Your task »
The listing below contains a span that opens with the line containing "existing conversion between the" and closes with the line containing "jnxMbgPgwPPV2SuspNotifTx". Return that span exactly.

Provided records »
· · · · · · ·

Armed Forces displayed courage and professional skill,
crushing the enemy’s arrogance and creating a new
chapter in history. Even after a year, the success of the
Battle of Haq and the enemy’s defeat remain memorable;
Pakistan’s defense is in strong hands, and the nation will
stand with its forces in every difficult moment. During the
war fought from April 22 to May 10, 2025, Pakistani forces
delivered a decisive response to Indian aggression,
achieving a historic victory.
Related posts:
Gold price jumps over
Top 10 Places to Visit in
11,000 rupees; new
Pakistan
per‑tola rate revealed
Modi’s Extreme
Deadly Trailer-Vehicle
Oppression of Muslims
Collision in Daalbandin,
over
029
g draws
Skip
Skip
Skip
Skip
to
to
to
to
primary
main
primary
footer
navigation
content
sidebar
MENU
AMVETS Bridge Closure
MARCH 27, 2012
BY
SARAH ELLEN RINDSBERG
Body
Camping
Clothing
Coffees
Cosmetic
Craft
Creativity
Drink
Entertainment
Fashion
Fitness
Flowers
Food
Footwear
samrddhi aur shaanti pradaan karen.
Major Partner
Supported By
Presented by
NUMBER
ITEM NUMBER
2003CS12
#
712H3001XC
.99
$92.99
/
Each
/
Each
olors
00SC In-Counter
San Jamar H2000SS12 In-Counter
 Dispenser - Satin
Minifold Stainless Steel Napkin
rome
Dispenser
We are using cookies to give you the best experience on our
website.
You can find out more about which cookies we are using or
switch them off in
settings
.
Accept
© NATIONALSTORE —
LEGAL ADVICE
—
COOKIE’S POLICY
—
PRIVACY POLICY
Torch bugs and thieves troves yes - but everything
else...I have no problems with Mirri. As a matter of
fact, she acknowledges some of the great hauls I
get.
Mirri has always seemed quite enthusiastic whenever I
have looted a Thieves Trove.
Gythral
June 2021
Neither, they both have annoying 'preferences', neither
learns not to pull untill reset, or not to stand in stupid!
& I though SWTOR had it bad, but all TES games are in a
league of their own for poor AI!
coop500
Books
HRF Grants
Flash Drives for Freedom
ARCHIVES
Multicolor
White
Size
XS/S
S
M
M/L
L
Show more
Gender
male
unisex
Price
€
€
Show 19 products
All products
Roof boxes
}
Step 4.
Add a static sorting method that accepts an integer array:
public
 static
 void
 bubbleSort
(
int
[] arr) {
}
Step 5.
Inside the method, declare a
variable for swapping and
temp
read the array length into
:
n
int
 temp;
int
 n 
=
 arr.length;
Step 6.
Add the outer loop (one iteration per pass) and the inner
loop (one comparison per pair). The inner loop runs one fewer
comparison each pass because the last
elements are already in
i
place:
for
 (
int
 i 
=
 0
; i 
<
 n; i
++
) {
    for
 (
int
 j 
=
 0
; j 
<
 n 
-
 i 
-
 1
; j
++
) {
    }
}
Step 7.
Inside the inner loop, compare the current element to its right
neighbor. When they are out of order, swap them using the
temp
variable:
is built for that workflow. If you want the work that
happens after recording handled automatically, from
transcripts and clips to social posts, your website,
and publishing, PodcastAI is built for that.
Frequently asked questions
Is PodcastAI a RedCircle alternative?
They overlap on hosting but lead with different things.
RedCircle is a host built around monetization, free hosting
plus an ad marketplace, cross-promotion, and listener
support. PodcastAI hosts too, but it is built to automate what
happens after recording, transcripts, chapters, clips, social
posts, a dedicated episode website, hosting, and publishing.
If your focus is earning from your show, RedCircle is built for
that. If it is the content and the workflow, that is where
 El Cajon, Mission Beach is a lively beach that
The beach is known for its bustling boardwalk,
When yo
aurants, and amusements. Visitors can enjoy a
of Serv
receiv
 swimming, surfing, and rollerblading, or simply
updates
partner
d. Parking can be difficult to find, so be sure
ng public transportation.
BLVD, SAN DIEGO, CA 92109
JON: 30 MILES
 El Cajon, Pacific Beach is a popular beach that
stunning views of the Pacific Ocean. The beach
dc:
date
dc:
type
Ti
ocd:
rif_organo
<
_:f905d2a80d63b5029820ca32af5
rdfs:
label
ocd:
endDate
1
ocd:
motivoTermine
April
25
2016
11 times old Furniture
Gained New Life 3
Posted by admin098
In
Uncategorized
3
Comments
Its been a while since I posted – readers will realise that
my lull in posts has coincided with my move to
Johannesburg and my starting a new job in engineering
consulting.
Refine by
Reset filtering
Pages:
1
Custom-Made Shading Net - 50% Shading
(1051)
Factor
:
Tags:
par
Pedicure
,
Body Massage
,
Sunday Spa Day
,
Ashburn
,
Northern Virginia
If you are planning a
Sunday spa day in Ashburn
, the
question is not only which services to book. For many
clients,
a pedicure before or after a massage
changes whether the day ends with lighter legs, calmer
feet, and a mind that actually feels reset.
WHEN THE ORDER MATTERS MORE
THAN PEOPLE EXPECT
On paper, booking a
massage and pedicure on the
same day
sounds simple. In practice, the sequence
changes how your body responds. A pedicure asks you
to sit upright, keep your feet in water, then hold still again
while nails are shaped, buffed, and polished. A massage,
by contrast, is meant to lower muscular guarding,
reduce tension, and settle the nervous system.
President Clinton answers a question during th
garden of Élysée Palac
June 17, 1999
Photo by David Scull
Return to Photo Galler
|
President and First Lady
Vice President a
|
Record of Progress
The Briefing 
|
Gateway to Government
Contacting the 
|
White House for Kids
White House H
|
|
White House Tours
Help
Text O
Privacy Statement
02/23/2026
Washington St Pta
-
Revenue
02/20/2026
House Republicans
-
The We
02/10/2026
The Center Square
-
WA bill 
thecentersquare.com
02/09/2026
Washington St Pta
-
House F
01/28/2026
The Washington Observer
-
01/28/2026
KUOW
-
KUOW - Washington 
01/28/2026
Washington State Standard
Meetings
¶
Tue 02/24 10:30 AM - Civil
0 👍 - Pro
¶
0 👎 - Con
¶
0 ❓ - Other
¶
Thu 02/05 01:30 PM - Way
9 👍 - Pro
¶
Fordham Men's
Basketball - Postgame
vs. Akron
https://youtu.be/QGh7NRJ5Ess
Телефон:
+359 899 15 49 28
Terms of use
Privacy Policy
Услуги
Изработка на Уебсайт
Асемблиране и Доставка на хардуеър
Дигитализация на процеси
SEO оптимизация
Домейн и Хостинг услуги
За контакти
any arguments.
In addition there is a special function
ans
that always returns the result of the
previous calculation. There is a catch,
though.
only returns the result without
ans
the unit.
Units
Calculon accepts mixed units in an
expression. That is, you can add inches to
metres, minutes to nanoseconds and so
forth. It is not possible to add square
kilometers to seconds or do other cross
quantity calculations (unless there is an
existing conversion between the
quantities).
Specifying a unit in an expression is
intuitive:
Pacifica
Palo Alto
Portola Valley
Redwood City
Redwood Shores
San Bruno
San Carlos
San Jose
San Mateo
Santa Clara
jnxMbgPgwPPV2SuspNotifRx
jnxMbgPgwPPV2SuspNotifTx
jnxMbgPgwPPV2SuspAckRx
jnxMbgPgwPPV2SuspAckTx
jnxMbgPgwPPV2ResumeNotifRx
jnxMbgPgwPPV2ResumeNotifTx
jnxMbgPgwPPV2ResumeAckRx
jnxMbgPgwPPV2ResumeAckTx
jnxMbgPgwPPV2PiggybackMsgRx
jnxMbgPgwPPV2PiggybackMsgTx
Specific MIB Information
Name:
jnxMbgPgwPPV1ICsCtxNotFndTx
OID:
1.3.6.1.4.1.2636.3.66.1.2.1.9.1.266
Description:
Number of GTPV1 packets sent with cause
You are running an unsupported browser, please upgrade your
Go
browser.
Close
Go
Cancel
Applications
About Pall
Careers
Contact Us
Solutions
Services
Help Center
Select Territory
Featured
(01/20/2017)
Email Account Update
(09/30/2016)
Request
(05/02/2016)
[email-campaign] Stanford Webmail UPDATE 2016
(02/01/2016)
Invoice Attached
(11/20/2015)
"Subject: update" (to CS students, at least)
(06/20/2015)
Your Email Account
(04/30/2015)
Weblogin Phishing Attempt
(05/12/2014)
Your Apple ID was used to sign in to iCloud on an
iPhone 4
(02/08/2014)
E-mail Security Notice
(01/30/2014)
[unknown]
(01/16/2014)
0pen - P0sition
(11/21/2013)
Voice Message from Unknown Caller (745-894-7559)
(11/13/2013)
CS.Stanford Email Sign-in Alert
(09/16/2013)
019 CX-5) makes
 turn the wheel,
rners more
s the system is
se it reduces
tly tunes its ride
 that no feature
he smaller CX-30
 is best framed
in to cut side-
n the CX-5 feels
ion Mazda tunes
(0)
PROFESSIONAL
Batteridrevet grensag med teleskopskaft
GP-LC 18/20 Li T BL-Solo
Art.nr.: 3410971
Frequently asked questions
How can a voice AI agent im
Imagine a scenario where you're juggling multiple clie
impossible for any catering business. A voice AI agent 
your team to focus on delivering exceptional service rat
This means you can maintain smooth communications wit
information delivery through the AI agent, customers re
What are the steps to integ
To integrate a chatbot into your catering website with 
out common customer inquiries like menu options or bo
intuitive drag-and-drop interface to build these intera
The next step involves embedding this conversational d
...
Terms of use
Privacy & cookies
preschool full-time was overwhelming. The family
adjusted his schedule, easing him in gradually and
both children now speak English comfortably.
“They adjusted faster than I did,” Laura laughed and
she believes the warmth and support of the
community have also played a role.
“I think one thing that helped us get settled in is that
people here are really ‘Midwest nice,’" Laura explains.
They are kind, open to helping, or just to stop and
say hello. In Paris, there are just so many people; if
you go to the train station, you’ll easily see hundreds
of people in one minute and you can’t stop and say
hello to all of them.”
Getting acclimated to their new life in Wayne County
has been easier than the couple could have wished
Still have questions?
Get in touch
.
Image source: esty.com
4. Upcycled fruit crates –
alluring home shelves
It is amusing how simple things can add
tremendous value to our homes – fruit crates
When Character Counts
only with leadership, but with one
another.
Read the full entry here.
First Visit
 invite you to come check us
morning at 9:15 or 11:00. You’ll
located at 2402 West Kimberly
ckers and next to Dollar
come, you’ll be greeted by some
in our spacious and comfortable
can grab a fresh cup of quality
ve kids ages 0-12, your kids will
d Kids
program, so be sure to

· · · · · · ·

Solved problem »
existing conversion between the
quantities).
Specifying a unit in an expression is
intuitive:
Pacifica
Palo Alto
Portola Valley
Redwood City
Redwood Shores
San Bruno
San Carlos
San Jose
San Mateo
Santa Clara
jnxMbgPgwPPV2SuspNotifRx
jnxMbgPgwPPV2SuspNotifTx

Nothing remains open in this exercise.